Por causa da violência, o entrudo popular começou a ser perseguido pelo governo imperial e em meados de 1840 estava sumindo das grandes cidades. O modelo francês de carnaval, baile de mascarados e associações de carnaval, começava a entrar no Brasil na mesma década e pouco a pouco o entrudo sai de cena e entra de uma vez por toda o carnaval. O baile de mascarados francês era praticado pela burguesia, principalmente de Paris, e no Brasil não foi muito diferente por algum tempo. As associações de carnaval tornaram-se os clubes e grêmios de carnaval (como Os Tenentes do Diabo) e somente na virada do século se tornam as famosas escolas de samba. Diferente dos clubes, nas escolas de samba o trabalho era feito pela comunidade, geralmente de áreas periféricas das grandes cidades. A primeira que se tem notícia é a Deixa Falar, fundada em 1928 no Rio de Janeiro, por um punhado de compositores e cantores que mais tarde se tornariam famosos, como Ismael Silva.

Não preciso dizer que as escolas de samba, assim como os sambistas, eram vistos pela opinião pública como símbolos da vulgaridade. Como elas adquiriram o status de estrelas que tem hoje? O caminho é longo. A valorização das escolas de samba começou com a valorização dos sambistas - o culto ao malandro criado durante a Era Vargas ajudou um bocado. E tinha de passar pela valorização da sua comunidade: a antiga Praça Onze no Rio, por exemplo, demorou a ser vista como uma comunidade realmente e não apenas um "reduto de negros e judeus". Muitas até hoje não foram valorizadas.

Hoje, as principais cidades do Brasil tem sambódromo e transmite o desfile das escolas de samba pelas emissoras locais ou nacionais. Celebridades passam a tomar espaço nos desfiles, ao invés de pessoas da comunidade. Símbolo de que foi engolido pela indústria cultural. O carnaval popular hoje virou realmente popular mesmo, embora ainda exista aquele carnaval mais aristocrático, feito nos clubes.

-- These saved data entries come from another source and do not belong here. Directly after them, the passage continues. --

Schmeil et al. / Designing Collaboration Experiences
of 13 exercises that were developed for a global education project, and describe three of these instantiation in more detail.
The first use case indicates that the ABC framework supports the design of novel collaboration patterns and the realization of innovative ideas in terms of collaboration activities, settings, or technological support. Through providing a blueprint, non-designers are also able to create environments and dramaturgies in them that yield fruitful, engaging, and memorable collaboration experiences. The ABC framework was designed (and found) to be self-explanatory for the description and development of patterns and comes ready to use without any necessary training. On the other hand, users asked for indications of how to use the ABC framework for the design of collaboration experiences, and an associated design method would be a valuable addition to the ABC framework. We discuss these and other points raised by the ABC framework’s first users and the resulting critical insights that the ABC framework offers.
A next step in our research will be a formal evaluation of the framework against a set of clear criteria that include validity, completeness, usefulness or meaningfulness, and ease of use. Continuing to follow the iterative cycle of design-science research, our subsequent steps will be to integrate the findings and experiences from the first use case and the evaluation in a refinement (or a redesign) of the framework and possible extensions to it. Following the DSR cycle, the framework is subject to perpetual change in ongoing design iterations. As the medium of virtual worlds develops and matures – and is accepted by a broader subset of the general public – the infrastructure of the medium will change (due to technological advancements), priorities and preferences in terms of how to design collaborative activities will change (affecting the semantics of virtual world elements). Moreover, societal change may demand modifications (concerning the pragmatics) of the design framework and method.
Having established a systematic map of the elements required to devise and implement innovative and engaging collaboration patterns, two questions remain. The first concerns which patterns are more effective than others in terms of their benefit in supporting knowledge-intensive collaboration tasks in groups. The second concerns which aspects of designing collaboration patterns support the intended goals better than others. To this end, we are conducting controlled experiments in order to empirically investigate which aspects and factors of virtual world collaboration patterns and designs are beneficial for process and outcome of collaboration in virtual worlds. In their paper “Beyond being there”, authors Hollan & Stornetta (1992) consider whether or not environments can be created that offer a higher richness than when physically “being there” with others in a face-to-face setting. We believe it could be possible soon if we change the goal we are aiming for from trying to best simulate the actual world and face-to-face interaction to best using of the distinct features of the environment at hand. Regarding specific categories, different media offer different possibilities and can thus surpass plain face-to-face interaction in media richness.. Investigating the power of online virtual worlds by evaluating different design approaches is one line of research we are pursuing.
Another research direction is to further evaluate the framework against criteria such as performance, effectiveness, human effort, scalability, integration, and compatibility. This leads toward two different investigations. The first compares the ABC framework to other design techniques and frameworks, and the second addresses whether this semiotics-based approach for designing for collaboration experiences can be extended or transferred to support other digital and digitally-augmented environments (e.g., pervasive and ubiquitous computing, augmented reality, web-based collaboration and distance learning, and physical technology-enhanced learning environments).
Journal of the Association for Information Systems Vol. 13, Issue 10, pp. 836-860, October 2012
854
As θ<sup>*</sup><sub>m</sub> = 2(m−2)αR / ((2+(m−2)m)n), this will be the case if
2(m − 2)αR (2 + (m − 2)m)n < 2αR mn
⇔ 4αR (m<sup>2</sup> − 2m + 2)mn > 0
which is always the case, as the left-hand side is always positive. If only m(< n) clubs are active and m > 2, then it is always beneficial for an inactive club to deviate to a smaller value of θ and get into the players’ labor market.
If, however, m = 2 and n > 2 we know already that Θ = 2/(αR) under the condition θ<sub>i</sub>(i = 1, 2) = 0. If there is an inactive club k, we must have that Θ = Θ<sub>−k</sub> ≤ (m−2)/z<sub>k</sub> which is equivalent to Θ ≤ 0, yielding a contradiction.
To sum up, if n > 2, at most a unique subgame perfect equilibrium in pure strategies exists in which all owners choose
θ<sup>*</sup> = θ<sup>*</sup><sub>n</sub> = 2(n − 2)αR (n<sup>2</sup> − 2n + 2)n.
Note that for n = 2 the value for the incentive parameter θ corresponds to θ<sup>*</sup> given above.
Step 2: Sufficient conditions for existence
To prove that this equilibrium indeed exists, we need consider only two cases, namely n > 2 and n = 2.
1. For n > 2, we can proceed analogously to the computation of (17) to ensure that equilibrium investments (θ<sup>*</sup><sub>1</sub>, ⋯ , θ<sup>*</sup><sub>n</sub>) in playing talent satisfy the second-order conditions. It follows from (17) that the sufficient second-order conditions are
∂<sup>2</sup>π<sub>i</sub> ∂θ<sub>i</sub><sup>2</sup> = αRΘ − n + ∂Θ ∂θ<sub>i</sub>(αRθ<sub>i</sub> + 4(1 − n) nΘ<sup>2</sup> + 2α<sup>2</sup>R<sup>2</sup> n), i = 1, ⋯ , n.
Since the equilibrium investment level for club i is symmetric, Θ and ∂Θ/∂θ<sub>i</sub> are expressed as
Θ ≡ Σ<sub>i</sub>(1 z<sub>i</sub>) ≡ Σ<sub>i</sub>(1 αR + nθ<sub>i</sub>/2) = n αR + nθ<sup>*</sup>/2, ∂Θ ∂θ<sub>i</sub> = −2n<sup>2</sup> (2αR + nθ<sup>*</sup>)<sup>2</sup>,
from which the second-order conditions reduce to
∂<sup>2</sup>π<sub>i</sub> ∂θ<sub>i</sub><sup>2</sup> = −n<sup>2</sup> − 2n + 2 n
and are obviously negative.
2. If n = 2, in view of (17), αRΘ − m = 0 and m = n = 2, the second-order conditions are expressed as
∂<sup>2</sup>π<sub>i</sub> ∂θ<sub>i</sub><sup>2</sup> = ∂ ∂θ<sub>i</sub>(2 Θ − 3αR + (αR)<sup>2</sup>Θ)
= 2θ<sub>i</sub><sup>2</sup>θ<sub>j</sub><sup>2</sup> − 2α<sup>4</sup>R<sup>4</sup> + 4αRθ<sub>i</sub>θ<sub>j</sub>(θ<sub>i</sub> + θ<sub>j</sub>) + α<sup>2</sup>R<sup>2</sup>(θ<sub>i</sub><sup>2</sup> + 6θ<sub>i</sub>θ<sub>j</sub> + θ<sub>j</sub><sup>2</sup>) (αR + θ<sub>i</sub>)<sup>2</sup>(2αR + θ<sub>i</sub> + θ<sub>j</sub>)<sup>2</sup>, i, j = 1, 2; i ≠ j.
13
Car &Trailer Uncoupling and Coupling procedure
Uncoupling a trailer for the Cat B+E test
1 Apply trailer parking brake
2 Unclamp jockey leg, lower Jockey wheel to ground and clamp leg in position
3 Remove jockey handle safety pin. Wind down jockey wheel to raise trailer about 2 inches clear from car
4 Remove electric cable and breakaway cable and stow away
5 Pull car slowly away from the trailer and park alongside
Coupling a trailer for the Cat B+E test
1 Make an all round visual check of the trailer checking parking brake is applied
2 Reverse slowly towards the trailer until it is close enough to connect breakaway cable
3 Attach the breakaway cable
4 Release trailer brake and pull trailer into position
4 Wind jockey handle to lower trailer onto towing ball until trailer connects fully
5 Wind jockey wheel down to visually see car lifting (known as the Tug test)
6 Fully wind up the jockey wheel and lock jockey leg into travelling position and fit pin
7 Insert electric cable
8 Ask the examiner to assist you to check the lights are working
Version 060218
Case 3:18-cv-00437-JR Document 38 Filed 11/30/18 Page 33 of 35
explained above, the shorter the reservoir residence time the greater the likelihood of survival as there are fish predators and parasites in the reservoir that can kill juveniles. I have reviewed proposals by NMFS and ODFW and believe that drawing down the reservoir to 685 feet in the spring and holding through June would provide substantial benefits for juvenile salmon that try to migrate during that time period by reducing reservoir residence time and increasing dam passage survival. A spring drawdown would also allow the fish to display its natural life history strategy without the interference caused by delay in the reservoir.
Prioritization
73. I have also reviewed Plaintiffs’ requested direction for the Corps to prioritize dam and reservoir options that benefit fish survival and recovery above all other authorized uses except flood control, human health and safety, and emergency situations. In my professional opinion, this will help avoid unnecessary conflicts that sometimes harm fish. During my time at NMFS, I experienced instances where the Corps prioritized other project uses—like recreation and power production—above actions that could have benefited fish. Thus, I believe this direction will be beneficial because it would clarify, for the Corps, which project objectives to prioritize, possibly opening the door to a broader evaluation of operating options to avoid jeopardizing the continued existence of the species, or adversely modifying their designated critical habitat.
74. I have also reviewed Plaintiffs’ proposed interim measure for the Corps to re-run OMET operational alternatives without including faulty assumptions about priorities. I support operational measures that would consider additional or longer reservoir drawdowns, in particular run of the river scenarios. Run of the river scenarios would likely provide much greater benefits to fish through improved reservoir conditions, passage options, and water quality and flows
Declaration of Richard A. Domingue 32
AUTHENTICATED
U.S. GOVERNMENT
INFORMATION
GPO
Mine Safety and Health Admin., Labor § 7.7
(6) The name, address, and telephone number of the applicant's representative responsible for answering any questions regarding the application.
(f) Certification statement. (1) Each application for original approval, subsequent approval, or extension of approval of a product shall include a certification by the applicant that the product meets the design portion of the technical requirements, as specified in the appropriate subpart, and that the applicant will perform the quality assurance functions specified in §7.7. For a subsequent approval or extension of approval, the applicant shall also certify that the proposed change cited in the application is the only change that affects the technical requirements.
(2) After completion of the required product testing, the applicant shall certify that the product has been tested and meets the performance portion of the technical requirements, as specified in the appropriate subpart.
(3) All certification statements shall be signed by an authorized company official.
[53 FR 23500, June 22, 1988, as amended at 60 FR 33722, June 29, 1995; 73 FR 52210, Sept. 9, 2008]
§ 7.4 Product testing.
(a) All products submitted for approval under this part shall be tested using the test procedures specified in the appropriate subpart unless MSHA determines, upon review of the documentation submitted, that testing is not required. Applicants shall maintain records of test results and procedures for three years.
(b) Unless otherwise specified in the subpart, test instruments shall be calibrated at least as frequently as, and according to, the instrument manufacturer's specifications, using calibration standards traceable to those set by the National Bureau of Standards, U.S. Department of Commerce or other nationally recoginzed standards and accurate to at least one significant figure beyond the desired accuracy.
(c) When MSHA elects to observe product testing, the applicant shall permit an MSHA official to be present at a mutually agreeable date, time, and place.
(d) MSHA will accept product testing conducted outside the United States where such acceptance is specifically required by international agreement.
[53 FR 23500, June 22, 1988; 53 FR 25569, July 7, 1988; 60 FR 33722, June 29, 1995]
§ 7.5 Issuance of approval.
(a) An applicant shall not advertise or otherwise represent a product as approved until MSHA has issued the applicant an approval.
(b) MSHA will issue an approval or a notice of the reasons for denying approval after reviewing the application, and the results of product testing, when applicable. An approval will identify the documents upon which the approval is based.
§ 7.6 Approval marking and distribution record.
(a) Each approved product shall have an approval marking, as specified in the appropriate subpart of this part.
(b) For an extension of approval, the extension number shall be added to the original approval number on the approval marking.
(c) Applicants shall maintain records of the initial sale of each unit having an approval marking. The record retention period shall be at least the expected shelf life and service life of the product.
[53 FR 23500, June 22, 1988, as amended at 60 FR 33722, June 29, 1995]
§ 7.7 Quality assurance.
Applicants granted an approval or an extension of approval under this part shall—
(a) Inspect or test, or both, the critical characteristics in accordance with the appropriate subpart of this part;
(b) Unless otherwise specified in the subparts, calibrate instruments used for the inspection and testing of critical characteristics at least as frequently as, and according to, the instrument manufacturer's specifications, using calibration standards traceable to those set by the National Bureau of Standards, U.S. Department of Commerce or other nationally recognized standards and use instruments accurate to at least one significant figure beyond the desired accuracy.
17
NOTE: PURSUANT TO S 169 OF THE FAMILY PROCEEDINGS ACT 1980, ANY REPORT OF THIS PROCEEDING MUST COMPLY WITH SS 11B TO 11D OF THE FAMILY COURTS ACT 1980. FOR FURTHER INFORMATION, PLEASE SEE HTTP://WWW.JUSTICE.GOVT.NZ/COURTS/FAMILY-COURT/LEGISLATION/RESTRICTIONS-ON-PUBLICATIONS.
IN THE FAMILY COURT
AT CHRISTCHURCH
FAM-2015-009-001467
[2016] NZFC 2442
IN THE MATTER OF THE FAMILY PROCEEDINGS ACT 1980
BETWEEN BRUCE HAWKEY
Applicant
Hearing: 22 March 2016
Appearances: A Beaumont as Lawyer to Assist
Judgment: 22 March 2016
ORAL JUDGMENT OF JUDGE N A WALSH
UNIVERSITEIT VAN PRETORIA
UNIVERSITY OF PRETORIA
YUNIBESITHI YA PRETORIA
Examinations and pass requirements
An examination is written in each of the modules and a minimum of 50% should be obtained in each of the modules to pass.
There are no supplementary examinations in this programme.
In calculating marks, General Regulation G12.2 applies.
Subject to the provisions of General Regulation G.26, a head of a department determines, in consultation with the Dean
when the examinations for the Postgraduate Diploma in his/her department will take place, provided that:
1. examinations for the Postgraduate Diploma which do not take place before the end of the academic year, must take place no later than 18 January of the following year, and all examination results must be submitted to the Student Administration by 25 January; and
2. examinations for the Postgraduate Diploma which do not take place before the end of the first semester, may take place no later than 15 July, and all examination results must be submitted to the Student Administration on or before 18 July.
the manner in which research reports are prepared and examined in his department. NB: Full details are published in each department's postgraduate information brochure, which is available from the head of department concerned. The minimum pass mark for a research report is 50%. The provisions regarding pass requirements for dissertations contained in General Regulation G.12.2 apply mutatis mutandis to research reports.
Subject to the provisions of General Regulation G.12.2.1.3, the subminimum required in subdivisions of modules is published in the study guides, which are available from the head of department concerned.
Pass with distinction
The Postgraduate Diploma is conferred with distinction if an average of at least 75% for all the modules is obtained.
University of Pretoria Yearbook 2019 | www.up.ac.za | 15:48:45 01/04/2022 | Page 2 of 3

Antes de ir, gostaria de mencionar uma reflexão feita pelo antropólogo Roberto DaMatta sobre nosso carnaval: analisando os carnavais do Brasil e dos EUA, Roberto chegou a conclusão de que o carnaval aqui seria uma válvula de escape, uma oportunidade do brasileiro - torturado pela sociedade altamente autoritária e desigual em que vive - desfrutar um pouco não só da alegria, mas principalmente da igualdade e de escapar da autoridade. Enquanto nos EUA, o carnaval é "administrado" de forma altamente hierárquica nos grêmios carnavalescos e, em certa forma, no carnaval de rua, aqui ele não resiste á esse tipo de autoridade. Eu, no entanto, penso que isso não se aplica mais ao Brasil, pois as escolas de samba estão cada vez mais fortes e o carnaval de rua mais escasso. Mas que autoridade eu tenho pra falar isso mesmo?